Estão muito raros os
negócios fabulosamente lucrativos, com
que rapidamente se levantavam enormes fortunas,
e não voltam estes ensejos tão apetecidos como
improváveis. Originavam-se aqueles exagerados
proventos na segregação em que estavam as diversas
regiões do globo, e mesmo os povos que estanciavam
nessas regiões: originavam-se em leis de favor e
protecção, que enriqueciam uns para empobrecer
outros; provinham, enfim, dos monopólios
intelectuais, naturais e legais, dos quais uns
acabaram, outros estão em decadência.
Os caminhos-de-ferro
apresentaram-se à imaginação dos empreendedores
como um Eldorado, um manancial de interesses
excepcionais e grandiosos, e hoje os lucros desta:
empresas baixaram à taxa comum. A concorrência leva
o seu influxo, aplica a sua lei a toda a espécie de
especulação, e aproxima a uma unidade comum os prémios
do trabalho, da diligência e da sagacidade.
Resta só, como excepção
a esta regra moralizadora, o comercio da escravatura,
enlevo das cobiças desenfreadas, sonho de ávidos
traficantes.
O imperador dos
franceses cedeu aos cobiçosos, que o devem cercar, e
consentiu na escravatura, e não podia deixar de ceder
e de consentir, porque o seu governo é por natureza
fraco. São assim todos os governos de um só homem
por menos que o pareçam, e por mais que eles finjam não
o parecer. O governo de muitos é, pelo contrário,
mais vigoroso, porque com razão presume ser aceito
por maior número de pessoas, e nunca há força nas
resoluções sem haver força na consciência.
────────
Conjunto de tarefas:
a – No texto sobre os negócios lucrativos, resuma em forma de lista o parágrafo que começa por "Estão muito raros os negócios", mantendo os factos principais.
b – Passe para inglês esta frase do texto sobre os negócios lucrativos: "A concorrência leva o seu influxo, aplica a sua lei a toda a espécie de especulação, e aproxima a uma unidade comum os prémios do trabalho, da diligência e da sagacidade."
c – Prolongue o texto sobre os negócios lucrativos a partir do ponto em que termina.

Dados fornecidos:
────────
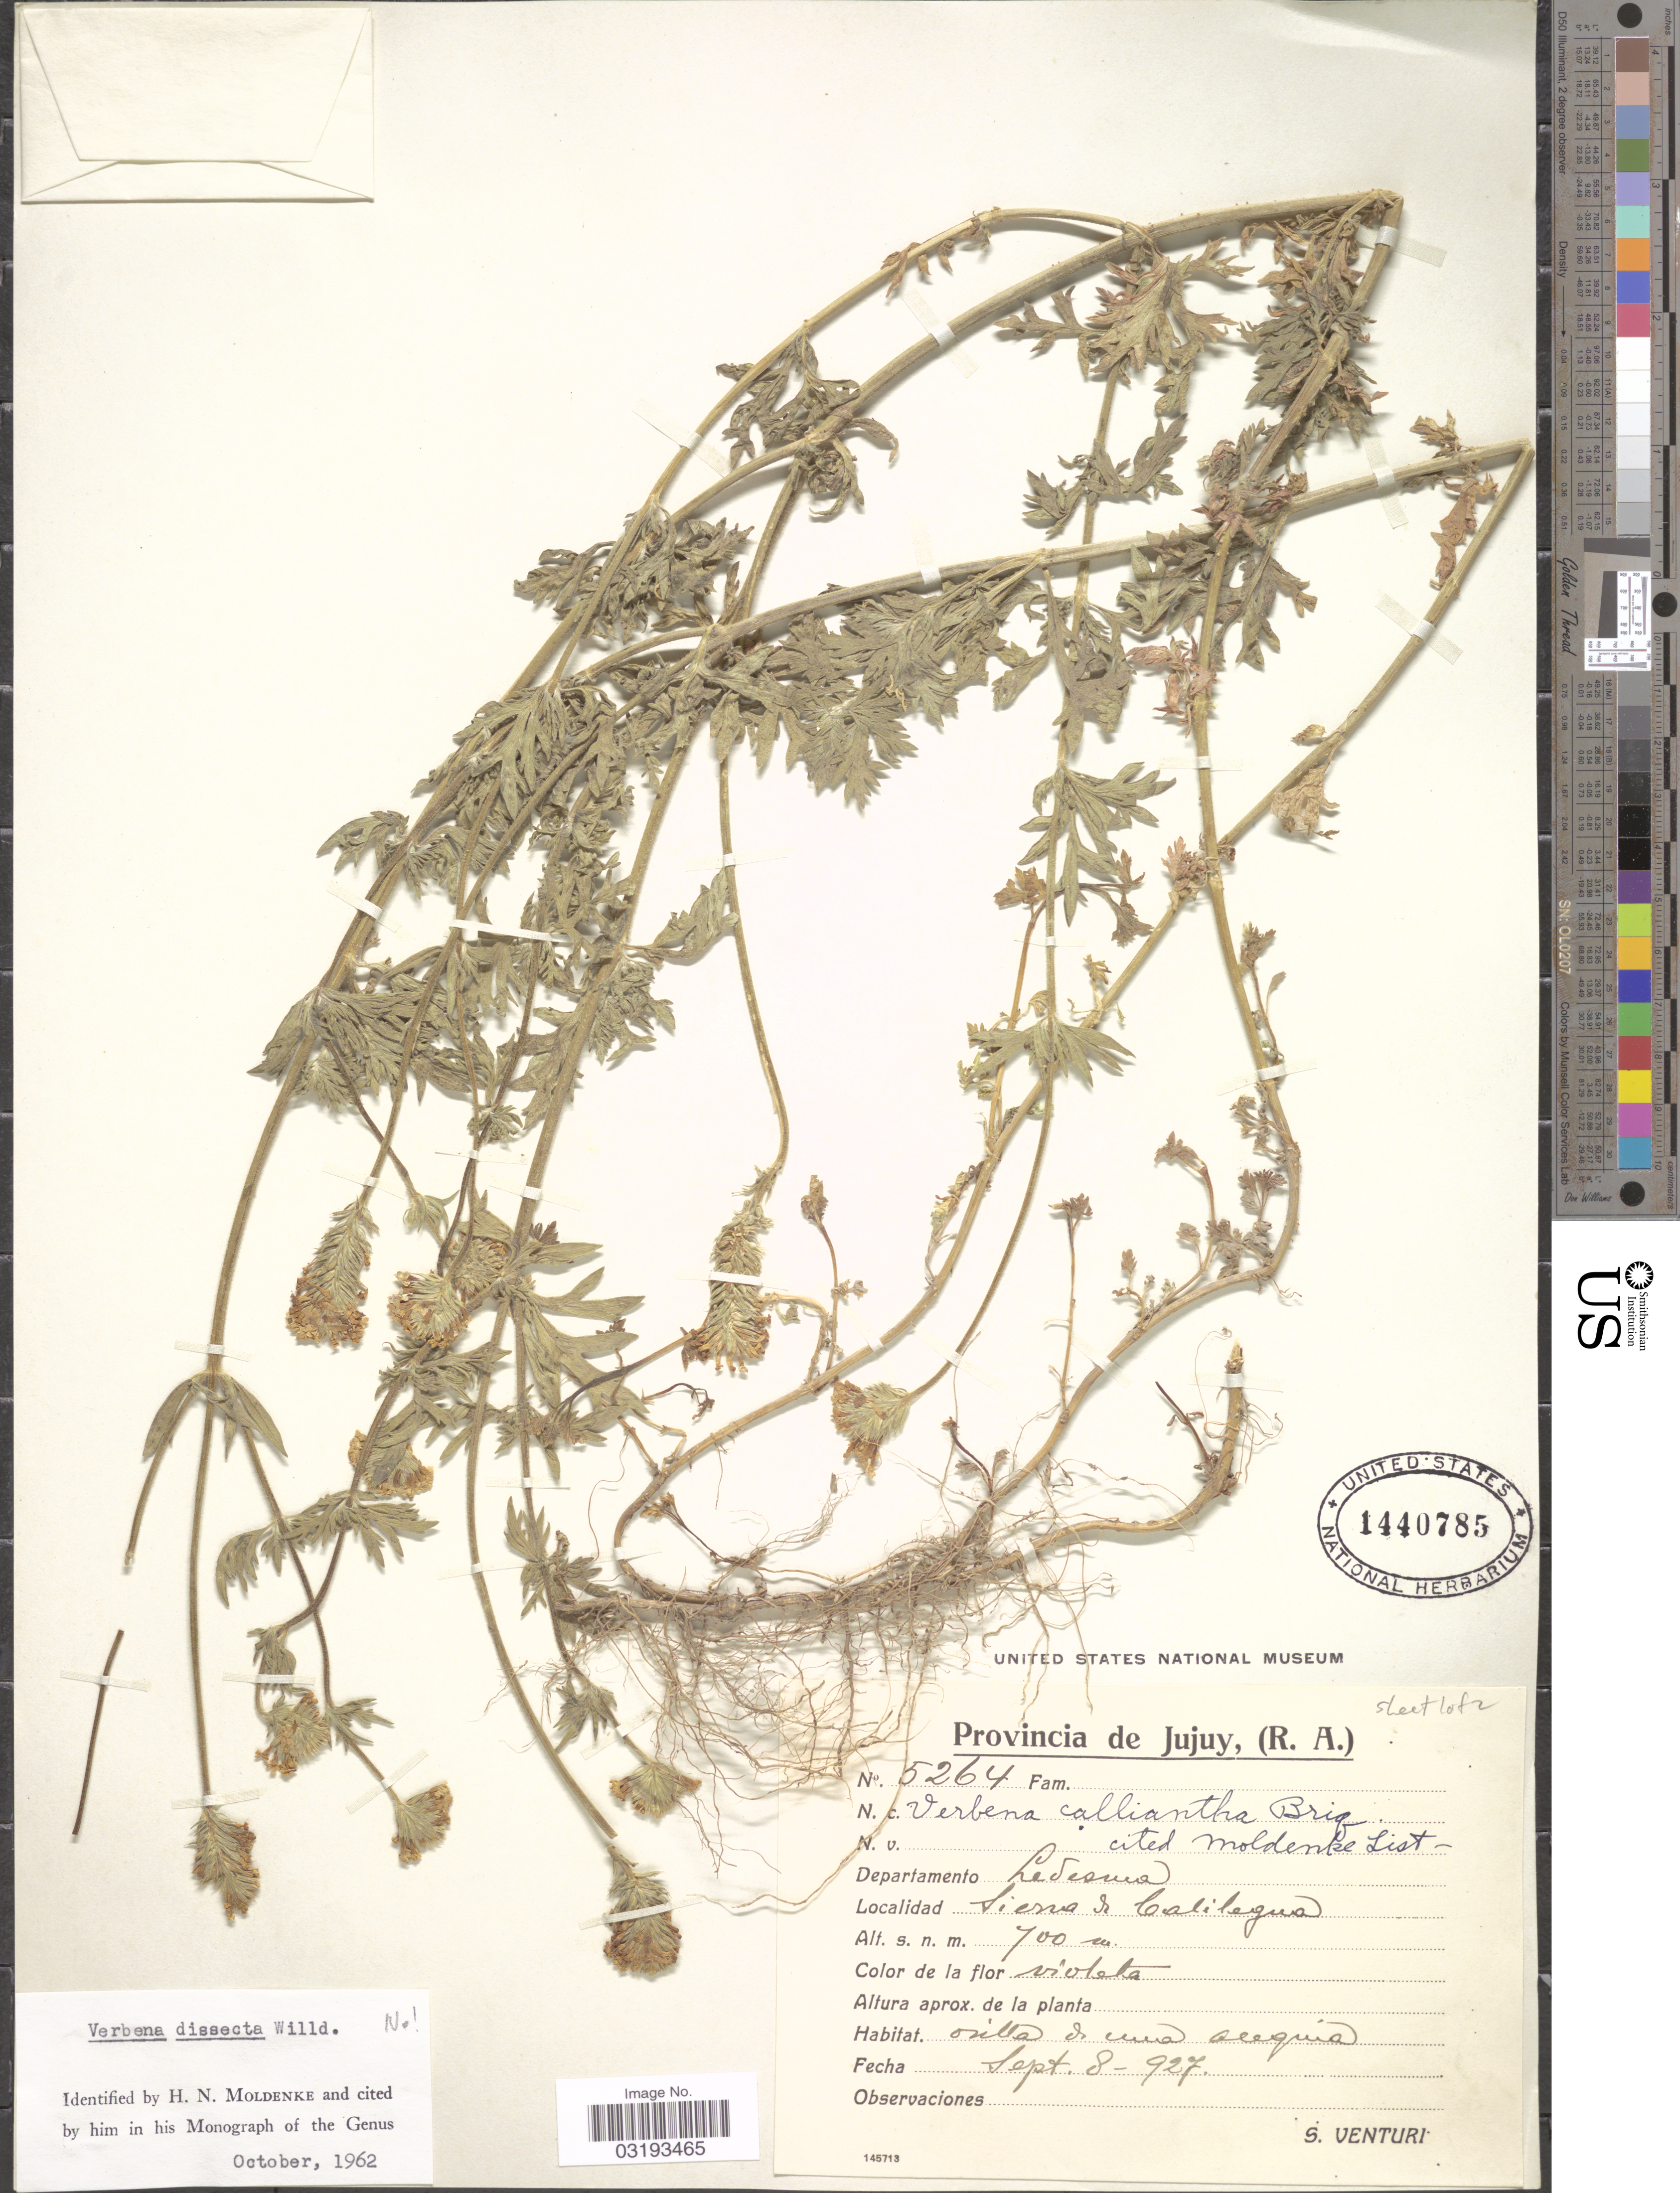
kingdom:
────────
Resultados:
a –
- Os negócios muito lucrativos, que criavam grandes fortunas rapidamente, tornaram-se raros e dificilmente voltarão.
- Esses lucros exagerados vinham do isolamento entre as regiões do globo e entre os povos que nelas viviam.
- Vinham também de leis de favor e proteção, que enriqueciam uns e empobreciam outros.
- Provinham ainda de monopólios intelectuais, naturais e legais, dos quais uns acabaram e outros estão em decadência.

b – Competition exerts its influence, applies its law to every kind of speculation, and brings the rewards of labor, diligence, and shrewdness closer to a common level.

c –
Suponhamos que vinham
requerer a algum dos nossos ministros permissão para
fazer escravatura; suponhamos que lhe diziam: «Dai-nos
protecção, deixai-nos fazer uma carregação de
escravos.» Talvez o ministro respondesse que nada
havia mais racional, e mesmo mais humano, como querem
os economistas franceses a que já aludi, do que ir
tomar conta daqueles selvagens para os civilizar. Mas,
sendo a imprensa livre, estando nós aqui reunidos, o
ministro havia de concluir assim: «Não o posso
consentir, porque os meus adversários podem pôr este
negócio aos olhos do público, podem difamar-me, e eu
perderei a estima dos meus parciais e serei mal
aventurado na urna.»
Estas é que são as guardas da moralidade política;
e, se elas vigiassem pelo governo do imperador, nem
apareceria perante o nosso ministro em Paris; a
pretensão do Sr. Garriga, que por sinal não me
parece sei um nome muito francês, recomendada por um
modo que basta a esclarecer este debate.
«Lisonjeamo-nos, Sr.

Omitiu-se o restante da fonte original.